When Hindenburg became the German Army’s Chief of Staff in August 1916, he named Ludendorff as his quartermaster general. Following this appointment, he completely geared the country toward the military. Due to his excessively strong military beliefs, Ludendorff urged Wilhelm II, the German Emperor, to fire anyone, no matter how senior they were, if they mentioned defeat or even a peace agreement.

As part of the Ludendorff Offensive, which was planned by Ludendorff and believed would be a major blow against the Allied Forces, Germany began to advance toward the Western Front in 1918. But it didn’t work, and Hitler understood that Germany wouldn’t win the war.

Hindenburg and Ludendorff both pushed for a deal to terminate the war.

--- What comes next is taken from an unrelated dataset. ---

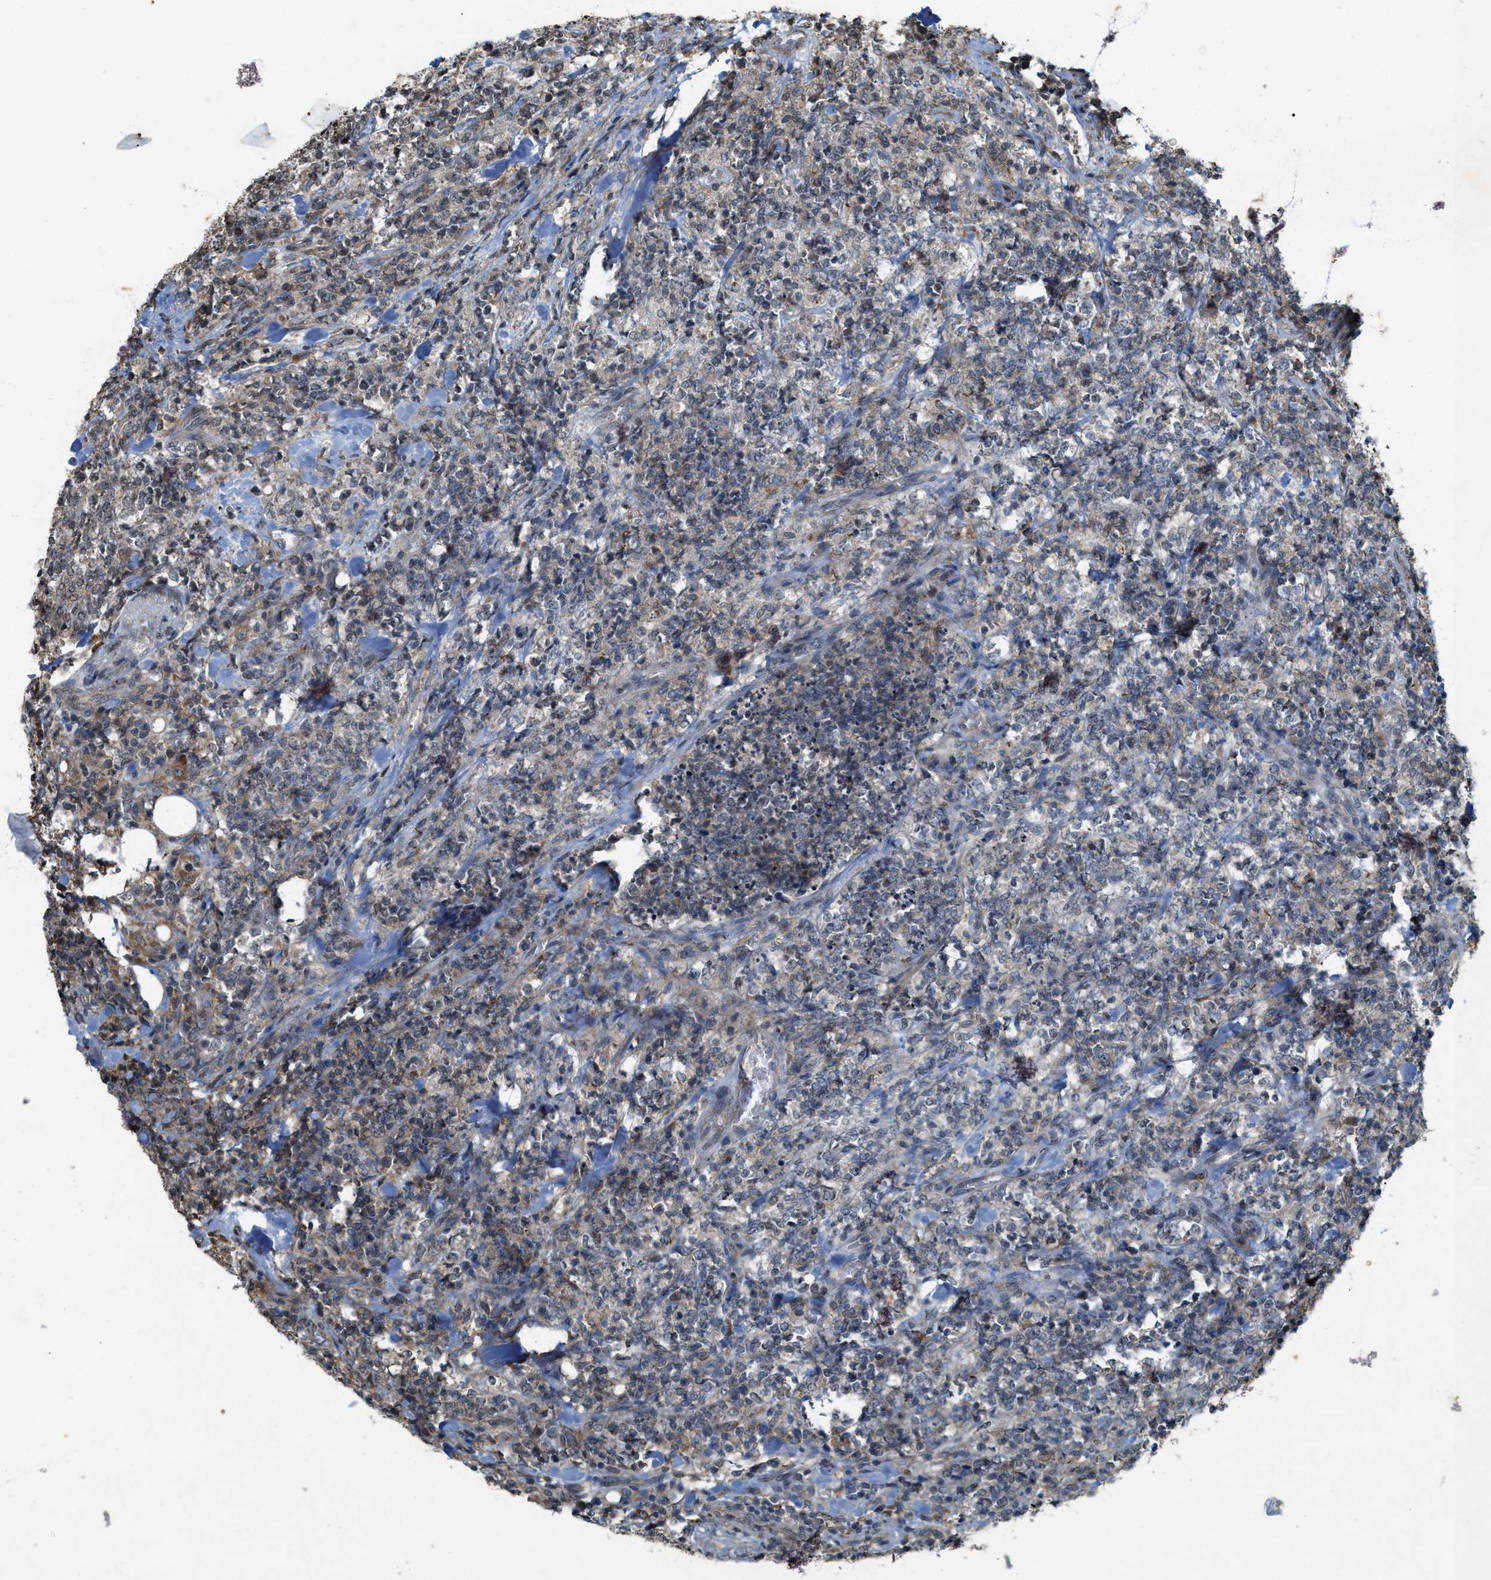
{"staining": {"intensity": "weak", "quantity": "<25%", "location": "cytoplasmic/membranous"}, "tissue": "lymphoma", "cell_type": "Tumor cells", "image_type": "cancer", "snomed": [{"axis": "morphology", "description": "Malignant lymphoma, non-Hodgkin's type, High grade"}, {"axis": "topography", "description": "Soft tissue"}], "caption": "This is an immunohistochemistry (IHC) micrograph of lymphoma. There is no staining in tumor cells.", "gene": "KIF21A", "patient": {"sex": "male", "age": 18}}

Even though he eventually altered his views, he was compelled to quit in October 1918 after losing his reputation. He traveled to Sweden after Germany lost the war, where he wrote about how the German army had been betrayed.

Political Engagement of Erich Ludendorff

In 1919, Erich Ludendorff moved back to Berlin and began participating in right-wing political activities. In March 1920, he participated in Wolfgang Kapp’s Kapp Putsch. He first encountered Adolf Hitler in 1923, and he later joined the Nazi Party. He unsuccessfully challenged Hindenburg, his former Commander in Chief, in the 1925 presidential election.

As a result of Hindenburg winning the election, their relationship with Ludendorff became even tenser. The latter even objected to standing next to his old superior at the Tannenberg memorial.

Years Later of Erich Ludendorff

Erich Ludendorff sought to start a war with all of Europe, according to historian Margaret Lavinia Anderson. She added that he turned to pagan worship of the Nordic god Odin. He also hated Judaism and Christianity. He had turned into a social Darwinist, according to historian Frank B. Tipton, and he thought that battle was the basis of human society. He also thought that military dictatorship was the norm for governments in societies.

By the time Adolf Hitler assumed power, his friendship with him had deteriorated. Due to his bizarre conspiracy notions, the Nazis became distant from Ludendorff. It is reported that after Hindenburg appointed Hitler as chancellor, Hitler sent the latter a telegraph berating him for his decision.

Erich Ludendorff published a number of publications and essays in which he accused Jews, Christians, and Freemasons of being to blame for the world’s ills. These books include Feldherrnworte, Über Unbotmäßigkeit am Kriege, and Meine Kriegserinnerungen.

Recognition & Achievements

Throughout his military service, Erich Ludendorff acquired a number of awards and decorations. These included the “Cross for Merit in War,” the “Grand Cross of the Iron Cross,” the “Gold Military Merit Medal,” and the “Knight of the Military Order of Max Joseph.”

Individual Life of Erich Ludendorff

Twice, Erich Ludendorff was married. His first union was with Margarethe Schmidt, a well-off family’s daughter. After some time, this marriage came to an end. Mathilde von Kemnitz was his second spouse. Many of his novels were written and published with her assistance.
On December 20th, 1937, Ludendorff passed dead from liver cancer. He was 72. Hitler personally attended a state funeral that was organized, but he declined to give the eulogy.

Estimated Net Worth

The estimated net worth of Erich Ludendorff is unknown.